# Assignment
Below are the records. Transcribe them exactly.

# Excerpts from a dataset
---------------

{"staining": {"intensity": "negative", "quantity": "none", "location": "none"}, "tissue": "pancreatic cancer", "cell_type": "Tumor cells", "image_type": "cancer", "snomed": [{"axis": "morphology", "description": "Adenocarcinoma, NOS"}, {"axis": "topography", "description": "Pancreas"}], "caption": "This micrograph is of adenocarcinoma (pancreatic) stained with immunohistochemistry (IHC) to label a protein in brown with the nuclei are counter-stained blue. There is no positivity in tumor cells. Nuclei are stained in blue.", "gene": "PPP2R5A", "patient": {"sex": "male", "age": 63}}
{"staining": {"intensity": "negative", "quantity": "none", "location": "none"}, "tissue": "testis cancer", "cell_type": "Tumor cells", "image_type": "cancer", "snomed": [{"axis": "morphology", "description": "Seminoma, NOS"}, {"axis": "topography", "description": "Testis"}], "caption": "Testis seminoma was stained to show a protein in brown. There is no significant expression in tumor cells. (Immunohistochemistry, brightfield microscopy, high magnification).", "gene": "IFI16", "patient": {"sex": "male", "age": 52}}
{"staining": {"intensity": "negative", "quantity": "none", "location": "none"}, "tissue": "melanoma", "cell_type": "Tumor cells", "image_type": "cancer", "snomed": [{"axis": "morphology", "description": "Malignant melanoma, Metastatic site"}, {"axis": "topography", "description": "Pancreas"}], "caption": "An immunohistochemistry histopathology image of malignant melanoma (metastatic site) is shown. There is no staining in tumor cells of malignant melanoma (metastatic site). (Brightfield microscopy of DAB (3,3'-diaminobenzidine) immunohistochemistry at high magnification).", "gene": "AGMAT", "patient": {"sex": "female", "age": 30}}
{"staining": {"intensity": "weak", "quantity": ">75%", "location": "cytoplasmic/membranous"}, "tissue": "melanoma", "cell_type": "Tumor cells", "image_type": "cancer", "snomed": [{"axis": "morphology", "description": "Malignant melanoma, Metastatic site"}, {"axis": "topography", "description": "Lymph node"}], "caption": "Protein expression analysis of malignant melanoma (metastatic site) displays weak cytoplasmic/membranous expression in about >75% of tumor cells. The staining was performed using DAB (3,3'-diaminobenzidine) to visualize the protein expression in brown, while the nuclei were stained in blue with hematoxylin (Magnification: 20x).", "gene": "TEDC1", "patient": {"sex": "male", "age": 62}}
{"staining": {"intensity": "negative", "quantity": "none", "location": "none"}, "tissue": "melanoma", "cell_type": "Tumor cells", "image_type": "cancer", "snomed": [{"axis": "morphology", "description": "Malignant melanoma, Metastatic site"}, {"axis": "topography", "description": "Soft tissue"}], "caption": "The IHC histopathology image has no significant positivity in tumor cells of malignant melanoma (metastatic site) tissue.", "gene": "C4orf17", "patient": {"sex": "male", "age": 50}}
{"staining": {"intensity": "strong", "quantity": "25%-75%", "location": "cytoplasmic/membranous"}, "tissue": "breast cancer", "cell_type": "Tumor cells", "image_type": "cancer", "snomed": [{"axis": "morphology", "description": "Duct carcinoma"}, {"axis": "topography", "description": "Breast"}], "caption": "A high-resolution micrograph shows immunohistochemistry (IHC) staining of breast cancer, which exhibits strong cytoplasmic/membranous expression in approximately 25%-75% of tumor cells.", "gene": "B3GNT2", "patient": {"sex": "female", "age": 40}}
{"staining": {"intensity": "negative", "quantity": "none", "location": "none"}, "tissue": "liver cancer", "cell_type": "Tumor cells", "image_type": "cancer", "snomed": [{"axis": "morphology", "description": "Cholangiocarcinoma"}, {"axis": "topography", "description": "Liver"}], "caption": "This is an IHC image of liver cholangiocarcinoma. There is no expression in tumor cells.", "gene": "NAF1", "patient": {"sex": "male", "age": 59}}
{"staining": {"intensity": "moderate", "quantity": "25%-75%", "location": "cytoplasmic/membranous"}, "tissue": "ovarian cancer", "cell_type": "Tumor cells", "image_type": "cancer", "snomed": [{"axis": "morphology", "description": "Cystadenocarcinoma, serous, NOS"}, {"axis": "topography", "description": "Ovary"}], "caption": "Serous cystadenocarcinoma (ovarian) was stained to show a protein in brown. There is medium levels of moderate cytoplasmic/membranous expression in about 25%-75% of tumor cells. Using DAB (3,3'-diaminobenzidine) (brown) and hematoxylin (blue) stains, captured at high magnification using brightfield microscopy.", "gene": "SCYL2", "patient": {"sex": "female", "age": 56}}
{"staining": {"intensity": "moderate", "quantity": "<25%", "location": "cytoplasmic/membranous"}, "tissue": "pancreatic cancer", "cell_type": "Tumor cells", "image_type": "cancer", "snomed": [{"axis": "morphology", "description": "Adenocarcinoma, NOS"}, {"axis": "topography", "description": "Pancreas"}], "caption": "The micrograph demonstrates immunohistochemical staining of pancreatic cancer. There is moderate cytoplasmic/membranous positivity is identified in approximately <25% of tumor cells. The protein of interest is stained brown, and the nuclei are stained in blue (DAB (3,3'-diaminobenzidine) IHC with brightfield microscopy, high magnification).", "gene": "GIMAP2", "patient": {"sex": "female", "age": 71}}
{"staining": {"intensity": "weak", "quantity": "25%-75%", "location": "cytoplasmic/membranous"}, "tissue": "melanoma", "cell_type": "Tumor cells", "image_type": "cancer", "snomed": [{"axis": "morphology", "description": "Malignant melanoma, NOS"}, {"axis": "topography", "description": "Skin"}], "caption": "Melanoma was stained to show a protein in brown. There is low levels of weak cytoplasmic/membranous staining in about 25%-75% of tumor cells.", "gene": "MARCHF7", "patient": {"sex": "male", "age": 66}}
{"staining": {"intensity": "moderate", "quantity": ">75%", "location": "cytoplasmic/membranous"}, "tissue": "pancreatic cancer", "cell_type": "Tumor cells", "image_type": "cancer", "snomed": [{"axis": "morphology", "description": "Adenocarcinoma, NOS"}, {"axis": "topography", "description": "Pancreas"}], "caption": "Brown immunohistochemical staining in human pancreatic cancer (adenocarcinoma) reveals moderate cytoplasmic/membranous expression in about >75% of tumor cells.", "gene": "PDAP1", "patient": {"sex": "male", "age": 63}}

---------------

# Solution for this problem
{"staining": {"intensity": "negative", "quantity": "none", "location": "none"}, "tissue": "pancreatic cancer", "cell_type": "Tumor cells", "image_type": "cancer", "snomed": [{"axis": "morphology", "description": "Adenocarcinoma, NOS"}, {"axis": "topography", "description": "Pancreas"}], "caption": "This micrograph is of adenocarcinoma (pancreatic) stained with immunohistochemistry (IHC) to label a protein in brown with the nuclei are counter-stained blue. There is no positivity in tumor cells. Nuclei are stained in blue.", "gene": "PPP2R5A", "patient": {"sex": "male", "age": 63}}
{"staining": {"intensity": "negative", "quantity": "none", "location": "none"}, "tissue": "testis cancer", "cell_type": "Tumor cells", "image_type": "cancer", "snomed": [{"axis": "morphology", "description": "Seminoma, NOS"}, {"axis": "topography", "description": "Testis"}], "caption": "Testis seminoma was stained to show a protein in brown. There is no significant expression in tumor cells. (Immunohistochemistry, brightfield microscopy, high magnification).", "gene": "IFI16", "patient": {"sex": "male", "age": 52}}
{"staining": {"intensity": "negative", "quantity": "none", "location": "none"}, "tissue": "melanoma", "cell_type": "Tumor cells", "image_type": "cancer", "snomed": [{"axis": "morphology", "description": "Malignant melanoma, Metastatic site"}, {"axis": "topography", "description": "Pancreas"}], "caption": "An immunohistochemistry histopathology image of malignant melanoma (metastatic site) is shown. There is no staining in tumor cells of malignant melanoma (metastatic site). (Brightfield microscopy of DAB (3,3'-diaminobenzidine) immunohistochemistry at high magnification).", "gene": "AGMAT", "patient": {"sex": "female", "age": 30}}
{"staining": {"intensity": "weak", "quantity": ">75%", "location": "cytoplasmic/membranous"}, "tissue": "melanoma", "cell_type": "Tumor cells", "image_type": "cancer", "snomed": [{"axis": "morphology", "description": "Malignant melanoma, Metastatic site"}, {"axis": "topography", "description": "Lymph node"}], "caption": "Protein expression analysis of malignant melanoma (metastatic site) displays weak cytoplasmic/membranous expression in about >75% of tumor cells. The staining was performed using DAB (3,3'-diaminobenzidine) to visualize the protein expression in brown, while the nuclei were stained in blue with hematoxylin (Magnification: 20x).", "gene": "TEDC1", "patient": {"sex": "male", "age": 62}}
{"staining": {"intensity": "negative", "quantity": "none", "location": "none"}, "tissue": "melanoma", "cell_type": "Tumor cells", "image_type": "cancer", "snomed": [{"axis": "morphology", "description": "Malignant melanoma, Metastatic site"}, {"axis": "topography", "description": "Soft tissue"}], "caption": "The IHC histopathology image has no significant positivity in tumor cells of malignant melanoma (metastatic site) tissue.", "gene": "C4orf17", "patient": {"sex": "male", "age": 50}}
{"staining": {"intensity": "strong", "quantity": "25%-75%", "location": "cytoplasmic/membranous"}, "tissue": "breast cancer", "cell_type": "Tumor cells", "image_type": "cancer", "snomed": [{"axis": "morphology", "description": "Duct carcinoma"}, {"axis": "topography", "description": "Breast"}], "caption": "A high-resolution micrograph shows immunohistochemistry (IHC) staining of breast cancer, which exhibits strong cytoplasmic/membranous expression in approximately 25%-75% of tumor cells.", "gene": "B3GNT2", "patient": {"sex": "female", "age": 40}}
{"staining": {"intensity": "negative", "quantity": "none", "location": "none"}, "tissue": "liver cancer", "cell_type": "Tumor cells", "image_type": "cancer", "snomed": [{"axis": "morphology", "description": "Cholangiocarcinoma"}, {"axis": "topography", "description": "Liver"}], "caption": "This is an IHC image of liver cholangiocarcinoma. There is no expression in tumor cells.", "gene": "NAF1", "patient": {"sex": "male", "age": 59}}
{"staining": {"intensity": "moderate", "quantity": "25%-75%", "location": "cytoplasmic/membranous"}, "tissue": "ovarian cancer", "cell_type": "Tumor cells", "image_type": "cancer", "snomed": [{"axis": "morphology", "description": "Cystadenocarcinoma, serous, NOS"}, {"axis": "topography", "description": "Ovary"}], "caption": "Serous cystadenocarcinoma (ovarian) was stained to show a protein in brown. There is medium levels of moderate cytoplasmic/membranous expression in about 25%-75% of tumor cells. Using DAB (3,3'-diaminobenzidine) (brown) and hematoxylin (blue) stains, captured at high magnification using brightfield microscopy.", "gene": "SCYL2", "patient": {"sex": "female", "age": 56}}
{"staining": {"intensity": "moderate", "quantity": "<25%", "location": "cytoplasmic/membranous"}, "tissue": "pancreatic cancer", "cell_type": "Tumor cells", "image_type": "cancer", "snomed": [{"axis": "morphology", "description": "Adenocarcinoma, NOS"}, {"axis": "topography", "description": "Pancreas"}], "caption": "The micrograph demonstrates immunohistochemical staining of pancreatic cancer. There is moderate cytoplasmic/membranous positivity is identified in approximately <25% of tumor cells. The protein of interest is stained brown, and the nuclei are stained in blue (DAB (3,3'-diaminobenzidine) IHC with brightfield microscopy, high magnification).", "gene": "GIMAP2", "patient": {"sex": "female", "age": 71}}
{"staining": {"intensity": "weak", "quantity": "25%-75%", "location": "cytoplasmic/membranous"}, "tissue": "melanoma", "cell_type": "Tumor cells", "image_type": "cancer", "snomed": [{"axis": "morphology", "description": "Malignant melanoma, NOS"}, {"axis": "topography", "description": "Skin"}], "caption": "Melanoma was stained to show a protein in brown. There is low levels of weak cytoplasmic/membranous staining in about 25%-75% of tumor cells.", "gene": "MARCHF7", "patient": {"sex": "male", "age": 66}}
{"staining": {"intensity": "moderate", "quantity": ">75%", "location": "cytoplasmic/membranous"}, "tissue": "pancreatic cancer", "cell_type": "Tumor cells", "image_type": "cancer", "snomed": [{"axis": "morphology", "description": "Adenocarcinoma, NOS"}, {"axis": "topography", "description": "Pancreas"}], "caption": "Brown immunohistochemical staining in human pancreatic cancer (adenocarcinoma) reveals moderate cytoplasmic/membranous expression in about >75% of tumor cells.", "gene": "PDAP1", "patient": {"sex": "male", "age": 63}}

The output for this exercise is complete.